In Ridley Scott's sci-fi horror classic Alien, the murderous android Ash (played by Ian Holm) spontaneously malfunctions during a confrontation with Ripley (played by Sigourney Weaver). The malfunction occurs when Ripley suddenly discovers Ash’s secret mission to bring the Xenomorph back to Earth. Up until this point in Alien, Ripley has grown weary of Ash, as the science officer always seems to be up to something nefarious and clandestine. Ripley’s suspicions of Ash are not only proved correct, but the true nature of Ash’s being is revealed to be far worse than anything imaginable when Ash assaults Ripley in a desperate attempt to carry out his mission. Ripley is then forced to retaliate, which results in Ash’s malfunction.


Alien's plot kicks off when the crew of the Nostromo are forced to investigate a potential SOS message from a remote alien planet. Despite push back from the crew, who are severely under equipped to deal with this type of situation, a search party is sent out. The crew are then met with an alien parasite. After naively bringing the parasite back onboard, the creature turns out to be a hostile, monstrous alien that hunts them down. In an attempt to kill the alien, Ripley discovers that Ash is a covert android, who has been trying to smuggle the alien back at the crew's expense.

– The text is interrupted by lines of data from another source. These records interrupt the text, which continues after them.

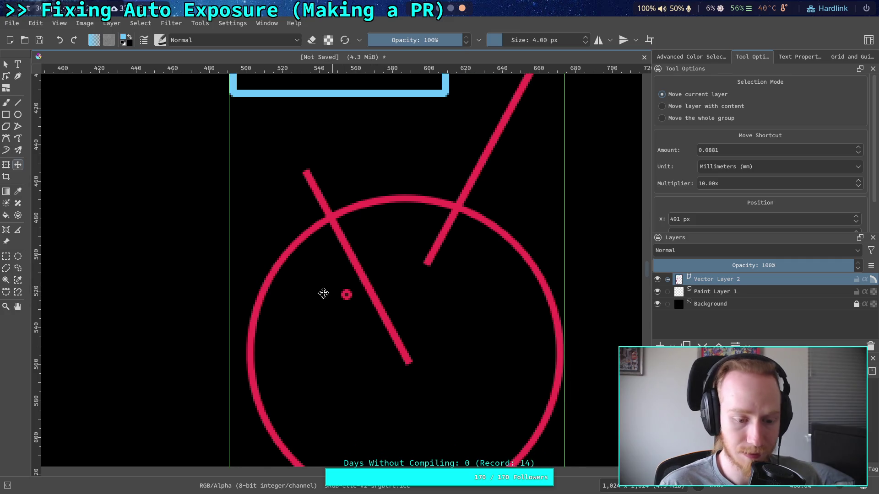
key(ctrl+z)
click(5, 65)
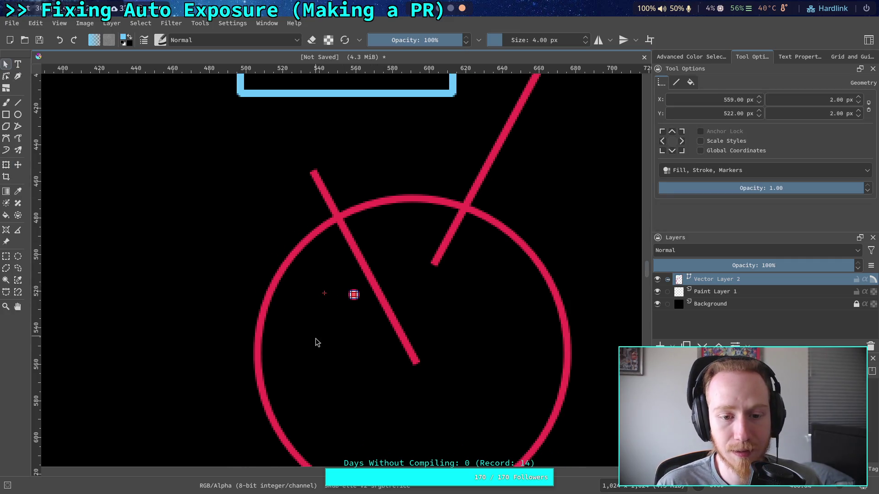
click(336, 302)
mouse_move(337, 302)
mouse_down()
mouse_move(317, 337)
mouse_move(288, 306)
mouse_up()
key(Escape)
click(325, 317)
key(ctrl+z)
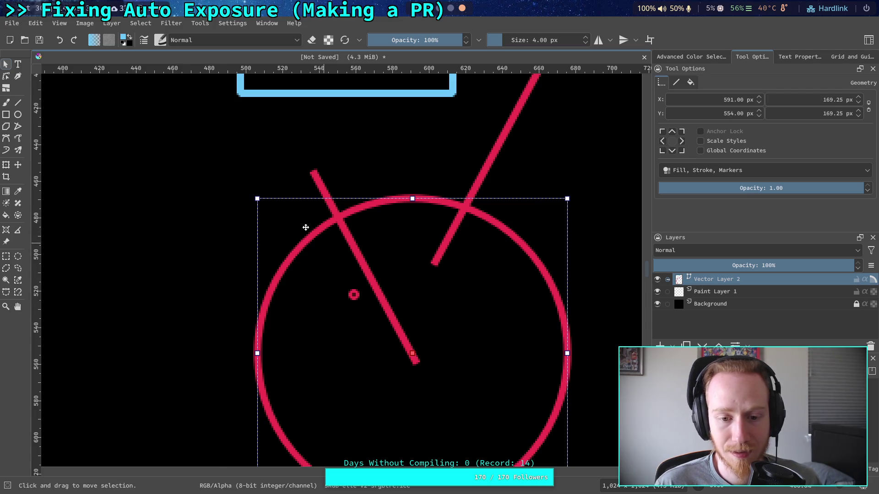
Move the diagonal red line left of the circle, then brush-paint on Paint Layer 1.
click(319, 182)
drag(271, 180, 350, 280)
click(353, 294)
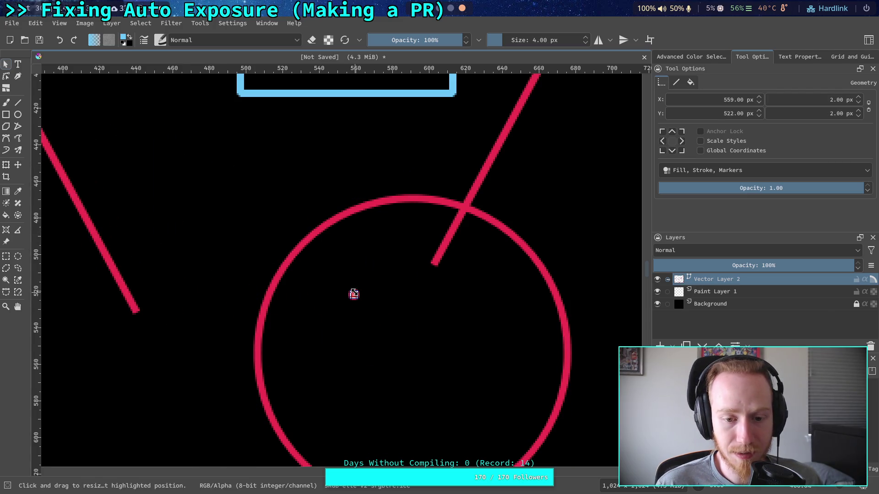
mouse_move(353, 294)
mouse_down()
mouse_move(275, 229)
mouse_move(258, 191)
mouse_move(410, 347)
mouse_move(384, 319)
mouse_move(395, 330)
mouse_up()
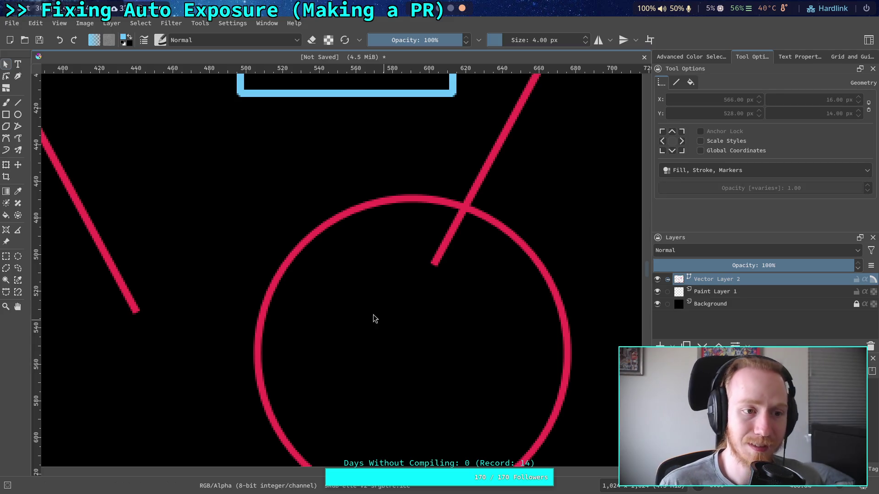
key(b)
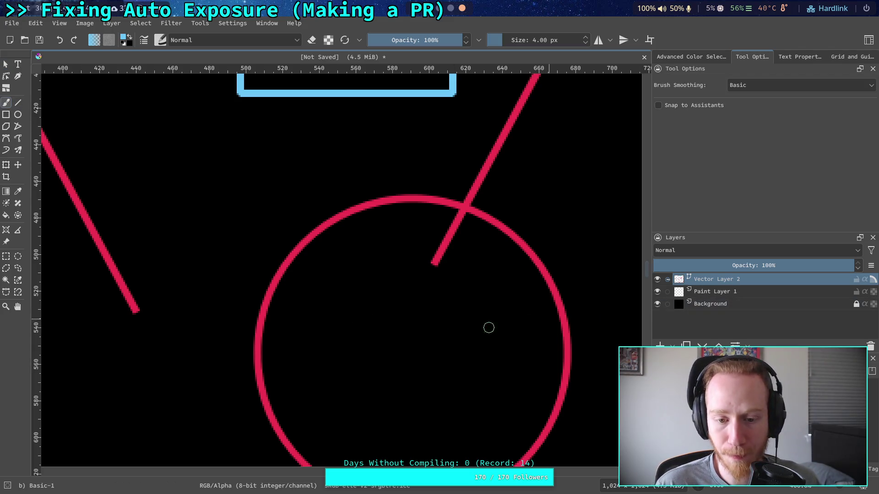
key(Page_Down)
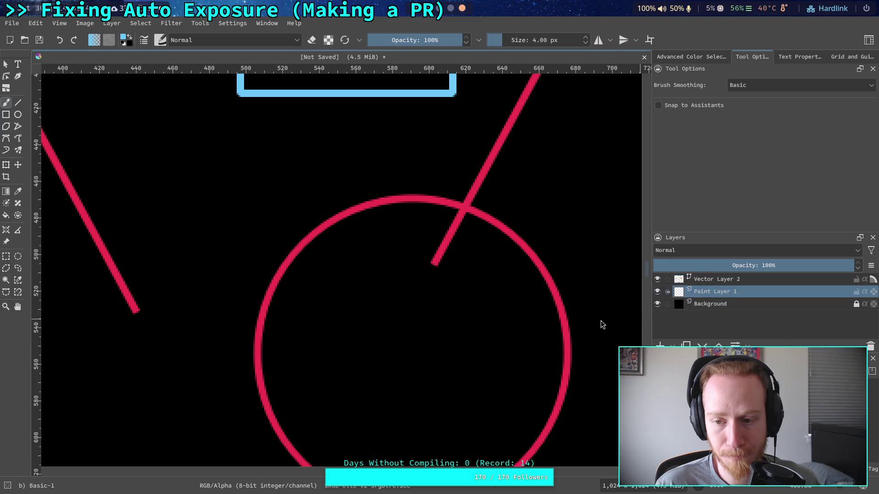
Dab a blue dot at the circle's centre and drag both red lines into a V meeting there.
click(411, 356)
click(5, 64)
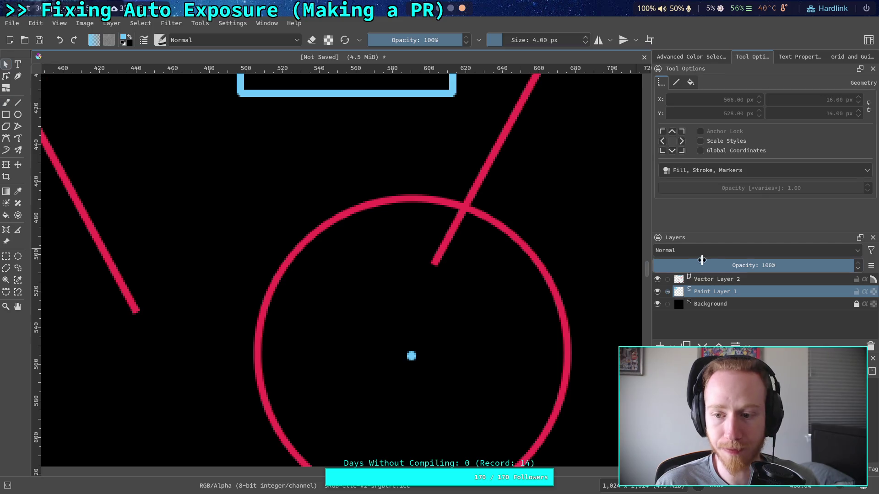
key(Page_Up)
click(135, 231)
mouse_move(135, 232)
mouse_down()
mouse_move(384, 270)
mouse_move(365, 269)
mouse_up()
drag(460, 217, 430, 320)
Flatten the blue rectangle into a wide thin bar across the V.
scroll(275, 172, up, 3)
click(203, 171)
mouse_move(198, 179)
mouse_down()
mouse_move(260, 242)
mouse_move(289, 301)
mouse_up()
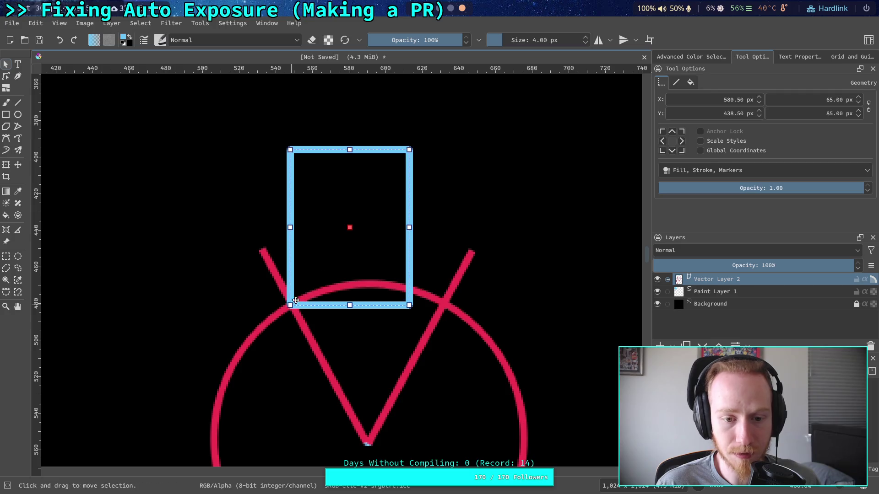
mouse_move(409, 149)
mouse_down()
mouse_move(455, 268)
mouse_move(441, 278)
mouse_up()
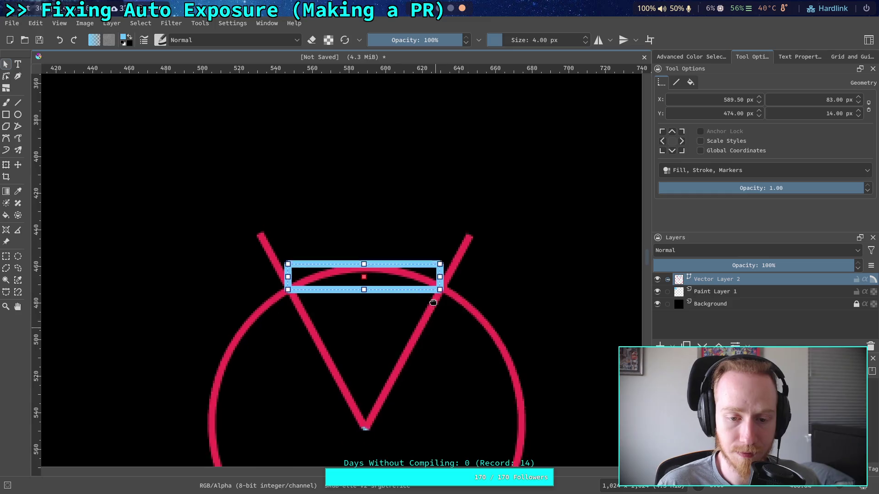
scroll(422, 255, down, 3)
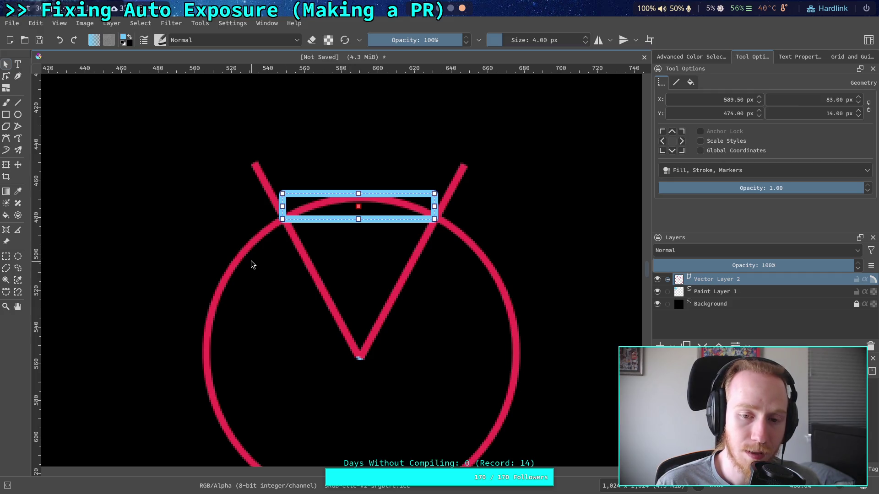
Rotate both red lines outward to widen the V, keeping their tips joined.
click(255, 168)
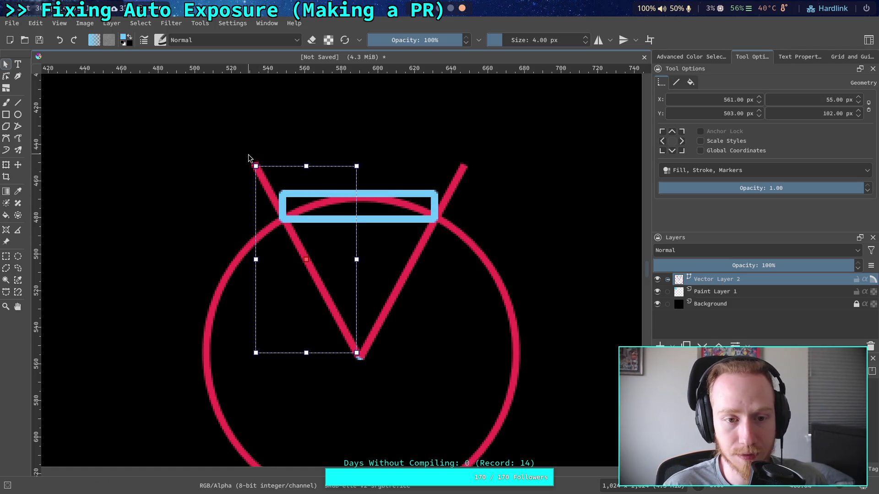
drag(252, 165, 206, 194)
drag(291, 252, 257, 284)
click(460, 173)
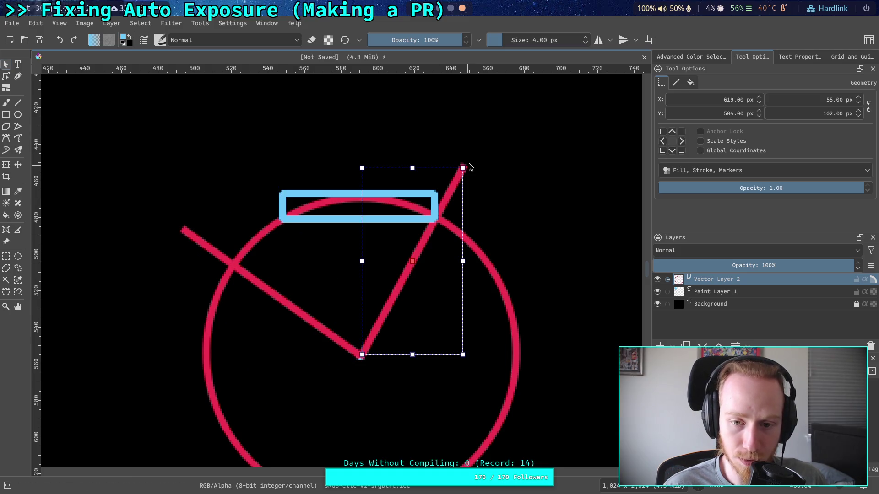
drag(466, 164, 503, 201)
mouse_move(413, 247)
mouse_down()
mouse_move(441, 257)
mouse_move(450, 280)
mouse_up()
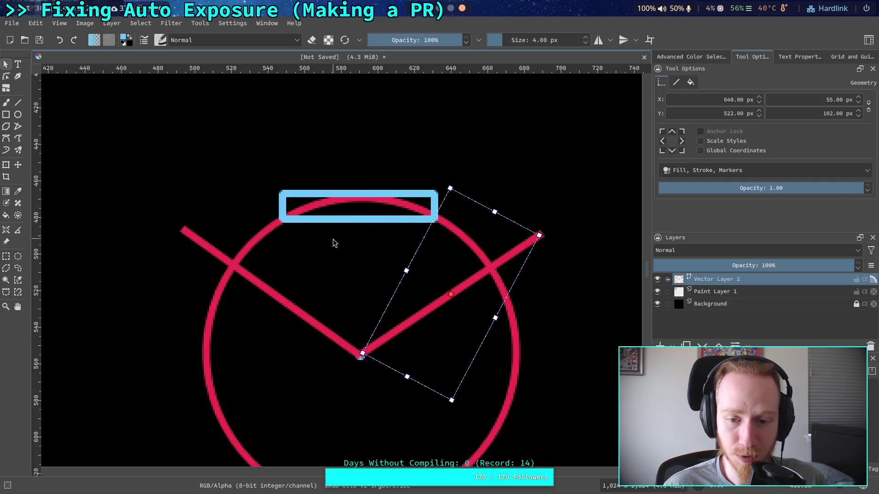
click(327, 222)
Enlarge the blue rectangle to 141 × 37 px so its lower corners rest on the lines.
click(292, 185)
click(292, 195)
mouse_move(283, 219)
mouse_down()
mouse_move(226, 261)
mouse_move(232, 265)
mouse_up()
drag(434, 194, 491, 197)
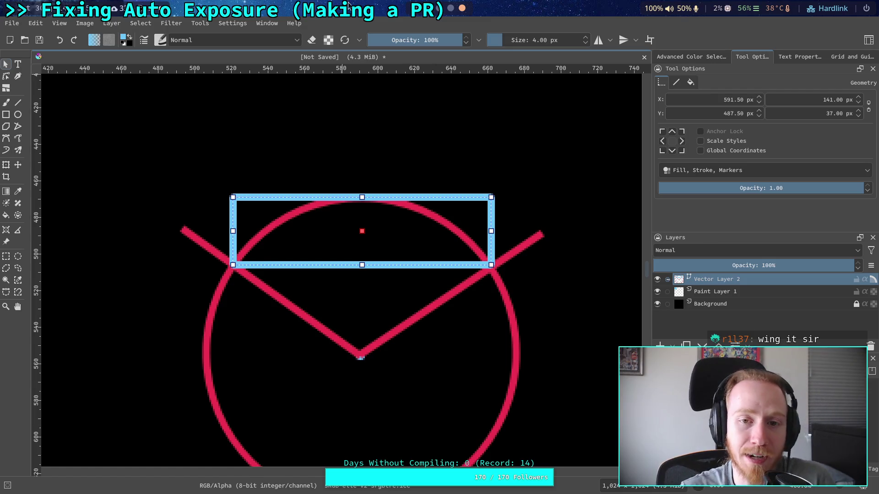
Switch from Krita back to Godot's script editor showing physical_skeleton.gd.
click(417, 12)
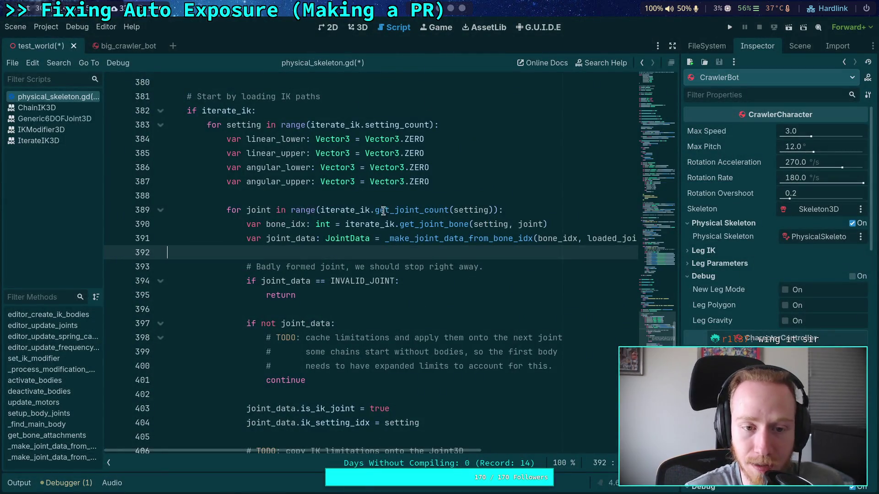
Add 'var has_virtual_parent: bool = false' inside the setting loop and save the script.
click(468, 181)
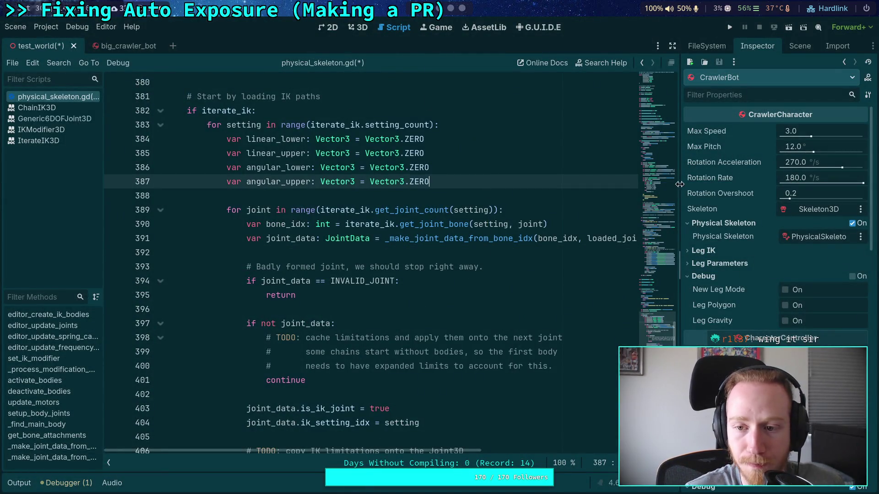
drag(681, 185, 686, 185)
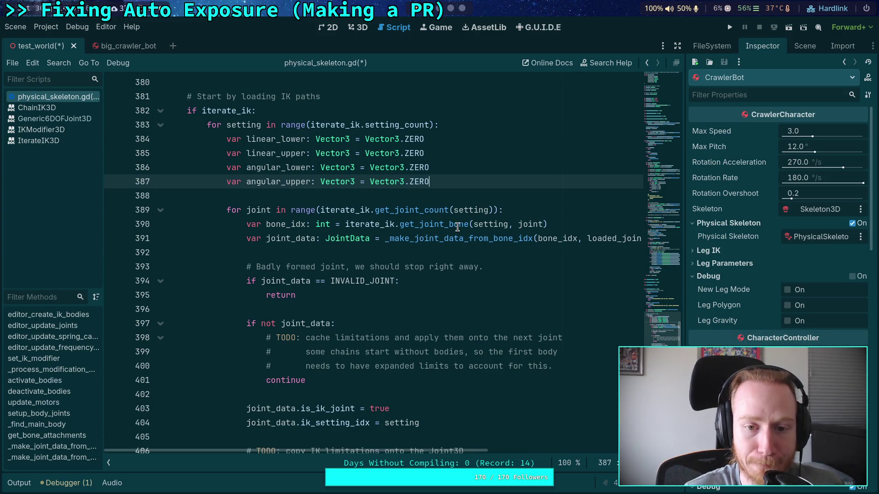
scroll(441, 242, down, 1)
scroll(403, 263, up, 1)
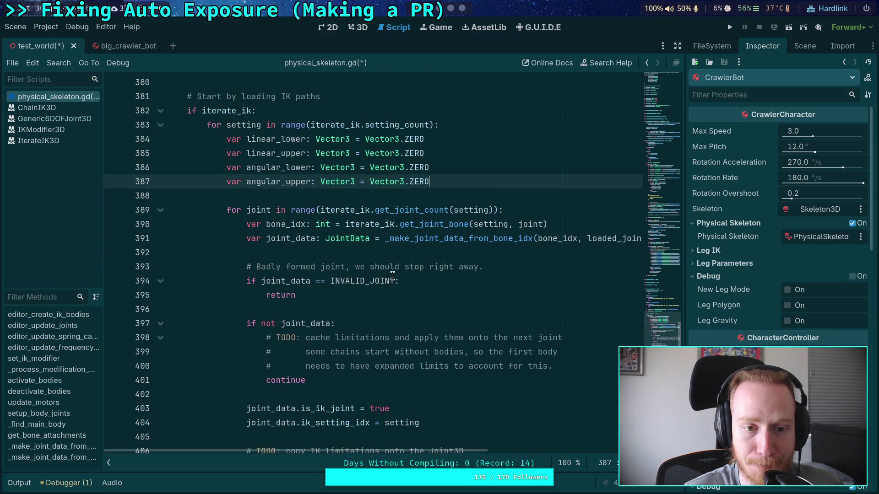
click(456, 126)
key(Return)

Related: Alien: Everything Changed From The Original Script

Ash begins to show signs of malfunction as he loses control over his covert mission. Ash's moment of complete breakdown occurs when physical violence breaks out between him and what's left of the Nostromo crew--beginning with a minor altercation with Ripley, and ultimately when Parker breaks off Ash's head and Lambert finishes him with an electric prod. The more damage Ash takes, the more he malfunctions. Director Ridley Scott offers a unique perspective on the ordeal when he suggests that Ash has underlying sexual desires for Ripley that he cannot control or understand, causing his circuits to fry. With this explanation, the reason for Ash's malfunction can be attributed to a total lack of control over his robotic duties and humanistic desires.

How Ash's Malfunction Led To Behavioral Inhibitors In Androids


Ash's malfunction is later explored in Alien's sequel, Aliens, when Ripley learns that Bishop (played by Lance Henriksen) is also an android. The catastrophic events of the original film are played off as a mere malfunction of an older android model. This malfunction then leads to behavioral upgrades in newer androids, so as not to repeat the events of the Nostromo. Bishop explains to Ripley that older androids were always a bit "twitchy," and that, due to his behavioral inhibitors, he is incapable of harming a human. Ultimately, the behavioral inhibitors prove successful as Bishop ends the film as one of the good guys.

Ash's malfunction in Alien is as iconic as it is sudden, catching both the audience and the characters off-guard. Ash's short-circuiting comes as a direct result of his inability to command his physical desires, so they get the better of him, and he malfunctions. That is, the reason Ash malfunctions is that he is ill-equipped to deal with the chaotic world he is desperately trying to master.